The Lazaretto Point Light was a historic lighthouse in Baltimore harbor. Though long demolished, a replica stands near its original site.
Lazaretto Point, directly opposite from Fort McHenry, acquired its name from a smallpox quarantine hospital which once occupied the point. By the time that John Donahoo began construction of a brick tower light in 1831, the hospital was gone where can i buy glass water bottles; the name was destined to live on in local naval lore, however, as in 1863 a depot was established around the tower for the construction and resupply of lighthouses throughout the bay. Many screw-pile lighthouses were prefabricated at the depot in preparation for erection at their final sites.
Iron was for a time mined at the point, and industrial sites sprung up around it, leading to years of complaints about the visibility of the light. A fourth order Fresnel lens installed in 1852 provided some improvement, as did a change from red to white aspect in 1870. In 1914 the light was electrified, and the fourth order lens replaced with a 3½ order. In spite of this the light be came increasingly obscure, and the old tower was torn down in 1926, replaced by a taller steel skeleton tower. This tower survived until 1954. By this time the depot had diminished in importance, and it was shut down entirely in 1958, to be replaced by a Rukert Marine Terminal berth.
A replica of the original tower was constructed in 1985 by the Rukert Terminal Corporation in honor of Norman Rukert, Sr., who had entertained the idea of constructing such a replica before his death. The new tower was constructed from blueprints of the original found in the National Archives. Though it sports a small white light, it is not an active aid to navigation. In 1986, John Coulter, President of Rukert Terminals, proposed to his wife Fiona at the top of the Lazaretto Lighthouse.

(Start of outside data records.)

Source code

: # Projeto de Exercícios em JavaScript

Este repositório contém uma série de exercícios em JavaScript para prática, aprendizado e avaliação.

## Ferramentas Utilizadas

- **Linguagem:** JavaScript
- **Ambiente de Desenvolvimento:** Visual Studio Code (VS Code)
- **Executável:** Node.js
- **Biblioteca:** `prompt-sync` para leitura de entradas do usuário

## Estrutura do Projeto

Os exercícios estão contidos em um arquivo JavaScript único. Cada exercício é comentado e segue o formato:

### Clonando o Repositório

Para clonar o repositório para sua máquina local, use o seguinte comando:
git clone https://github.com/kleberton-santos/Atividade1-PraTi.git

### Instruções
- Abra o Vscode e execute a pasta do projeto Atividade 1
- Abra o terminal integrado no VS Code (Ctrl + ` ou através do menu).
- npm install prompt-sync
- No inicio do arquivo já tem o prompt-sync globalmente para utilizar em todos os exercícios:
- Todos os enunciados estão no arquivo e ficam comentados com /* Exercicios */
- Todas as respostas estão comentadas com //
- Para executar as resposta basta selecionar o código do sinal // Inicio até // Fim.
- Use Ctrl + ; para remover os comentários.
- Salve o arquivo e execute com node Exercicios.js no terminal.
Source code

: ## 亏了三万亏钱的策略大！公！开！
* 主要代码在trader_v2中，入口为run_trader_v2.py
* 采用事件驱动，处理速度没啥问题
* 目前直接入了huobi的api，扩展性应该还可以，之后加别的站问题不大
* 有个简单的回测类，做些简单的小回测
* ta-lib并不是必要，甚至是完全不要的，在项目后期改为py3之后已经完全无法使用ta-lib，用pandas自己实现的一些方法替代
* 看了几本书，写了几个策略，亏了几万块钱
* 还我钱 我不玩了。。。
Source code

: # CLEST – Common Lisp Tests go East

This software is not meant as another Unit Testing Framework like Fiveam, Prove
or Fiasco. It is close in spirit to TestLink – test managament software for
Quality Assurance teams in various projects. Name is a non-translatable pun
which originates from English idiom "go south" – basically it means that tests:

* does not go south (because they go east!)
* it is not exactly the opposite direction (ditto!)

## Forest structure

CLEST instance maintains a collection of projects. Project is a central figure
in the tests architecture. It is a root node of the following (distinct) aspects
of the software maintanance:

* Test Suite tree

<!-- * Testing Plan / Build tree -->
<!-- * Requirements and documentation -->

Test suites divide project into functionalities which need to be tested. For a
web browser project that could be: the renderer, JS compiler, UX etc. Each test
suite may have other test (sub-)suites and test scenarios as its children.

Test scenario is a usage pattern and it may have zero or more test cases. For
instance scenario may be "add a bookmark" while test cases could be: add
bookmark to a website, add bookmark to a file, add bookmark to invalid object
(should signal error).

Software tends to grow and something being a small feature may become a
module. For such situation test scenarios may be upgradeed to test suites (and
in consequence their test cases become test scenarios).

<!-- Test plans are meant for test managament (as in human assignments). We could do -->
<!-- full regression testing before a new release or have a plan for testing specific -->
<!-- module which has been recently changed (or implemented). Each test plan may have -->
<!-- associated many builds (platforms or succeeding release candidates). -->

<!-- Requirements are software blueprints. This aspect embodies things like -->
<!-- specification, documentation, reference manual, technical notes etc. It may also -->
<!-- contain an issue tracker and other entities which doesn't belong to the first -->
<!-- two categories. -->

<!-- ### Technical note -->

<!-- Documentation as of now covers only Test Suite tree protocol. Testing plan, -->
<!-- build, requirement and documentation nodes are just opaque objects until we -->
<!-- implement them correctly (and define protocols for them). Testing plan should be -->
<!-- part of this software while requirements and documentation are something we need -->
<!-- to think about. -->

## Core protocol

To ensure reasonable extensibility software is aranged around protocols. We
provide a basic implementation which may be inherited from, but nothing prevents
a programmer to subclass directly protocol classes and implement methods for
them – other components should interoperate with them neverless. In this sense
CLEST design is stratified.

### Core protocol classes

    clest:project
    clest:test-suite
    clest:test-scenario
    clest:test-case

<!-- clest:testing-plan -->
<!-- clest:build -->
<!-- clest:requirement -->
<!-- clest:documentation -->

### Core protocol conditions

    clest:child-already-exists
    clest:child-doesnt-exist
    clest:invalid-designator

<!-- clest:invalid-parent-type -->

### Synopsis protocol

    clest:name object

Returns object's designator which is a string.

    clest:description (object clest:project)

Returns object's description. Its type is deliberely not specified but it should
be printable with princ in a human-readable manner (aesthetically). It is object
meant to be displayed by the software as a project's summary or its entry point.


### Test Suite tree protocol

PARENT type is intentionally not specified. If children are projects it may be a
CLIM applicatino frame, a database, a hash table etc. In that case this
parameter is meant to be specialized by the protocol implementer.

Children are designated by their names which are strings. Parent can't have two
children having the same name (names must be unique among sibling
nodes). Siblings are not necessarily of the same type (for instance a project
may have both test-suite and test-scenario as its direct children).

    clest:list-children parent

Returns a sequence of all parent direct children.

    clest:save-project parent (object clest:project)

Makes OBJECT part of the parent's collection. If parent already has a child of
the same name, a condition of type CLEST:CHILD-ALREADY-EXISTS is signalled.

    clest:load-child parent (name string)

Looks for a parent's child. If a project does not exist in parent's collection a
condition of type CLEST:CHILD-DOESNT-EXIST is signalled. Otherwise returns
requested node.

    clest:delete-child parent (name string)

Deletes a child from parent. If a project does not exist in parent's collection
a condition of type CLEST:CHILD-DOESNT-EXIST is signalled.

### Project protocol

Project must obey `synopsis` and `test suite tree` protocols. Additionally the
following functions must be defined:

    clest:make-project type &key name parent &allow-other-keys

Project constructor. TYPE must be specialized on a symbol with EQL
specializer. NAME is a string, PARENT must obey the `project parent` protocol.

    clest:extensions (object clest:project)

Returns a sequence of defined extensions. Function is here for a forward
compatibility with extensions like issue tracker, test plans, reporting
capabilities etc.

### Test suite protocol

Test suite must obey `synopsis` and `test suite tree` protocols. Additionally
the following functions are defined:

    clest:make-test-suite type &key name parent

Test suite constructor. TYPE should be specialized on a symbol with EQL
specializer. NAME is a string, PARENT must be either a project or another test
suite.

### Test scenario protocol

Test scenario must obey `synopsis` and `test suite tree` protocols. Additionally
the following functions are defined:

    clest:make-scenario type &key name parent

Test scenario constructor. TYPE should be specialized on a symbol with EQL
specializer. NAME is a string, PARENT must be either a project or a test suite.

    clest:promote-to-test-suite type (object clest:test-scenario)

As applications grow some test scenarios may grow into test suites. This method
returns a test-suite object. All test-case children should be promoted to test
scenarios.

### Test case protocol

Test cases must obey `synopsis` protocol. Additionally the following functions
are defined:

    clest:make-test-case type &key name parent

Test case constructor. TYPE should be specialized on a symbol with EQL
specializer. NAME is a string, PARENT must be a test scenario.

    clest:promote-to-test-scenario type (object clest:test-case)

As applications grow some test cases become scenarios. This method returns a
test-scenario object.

Though a comprehensive compilation of lighthouse keepers for this light does not appear to be in existence, the US Federal Census, Reports to the Department of the Interior, the Annual Report of the Commissioner of Lighthouses to the Secretary of Commerce, and the Official Register of the US. Department of the Interior each provide a snapshot of who tended the light from year to year. William B. Shaw, a veteran of the War of 1812 and father of eleven, tended the lighthouse at its construction in 1831. Based on records from this era, Shaw and his family survived the fire that destroyed the keepers’ quarters at Lazaretto in 1836. In 1841, the Hartford Times reports that Shaw was apparently written a letter by Thomas Ewing, Secretary of the Treasury, relieving him from his duties at this light underwater mobile phone case. However round meat tenderizer, Shaw seems to have remained in service to the light despite his dismissal as the last record of his service at Lazaretto is dated 1853. An insepction reports that despite poor conditions at the lighthouse itself, Shaw was meticulous in his duties and kept a journal voluntarily. The whereabouts of his journal are presently unknown.
The keepers records leap ahead from 1853 to 1861, wherein one Samuel Scott ‘1’ is listed as the keeper. The next records jump to 1879, where the Census and the Dept of the Interior indicate that David Kilgoar (77 years old in 1880) and William S. Martin (58 years old in 1880) ‘2’ tended the light, the latter remaining in service to the light until 1892. Both men lived near the lighthouse in Caton or Baltimore. In addition to Martin, Joseph D bpa free water containers. Bruff ‘3’ is listed as a keeper in 1885 and Charles S. Green ‘10’ also appears as a keeper in 1889. Martin’s son, John A. Martin, is listed in the 1880 census as a lighthouse employee.
By 1911, William H. Davis Jr. ‘7’ is listed as the keeper. The 1920 Census of Davis tending the light is the last record of keepers at this light thus far. According to the 1920 census, Davis raised at least 5 children while keeping this light. The family is once again listed as living at the lightouse as opposed to in town near the light. Several references have been made to Davis’s service to this light. Davis is cited in 1913 for saving the Lazaretto Lighthouse Depot from a fire that engulfed the Lazaretto Lighthouse tower. Despite attempts to find further records about this fire, none have been discovered thus far. Several years later, Davis and Henry C. Wingate, a watchman, received a commendation from the Secretary of the Lighthouse Service for their attempts to save a drowning man near Lazaretto in 1916.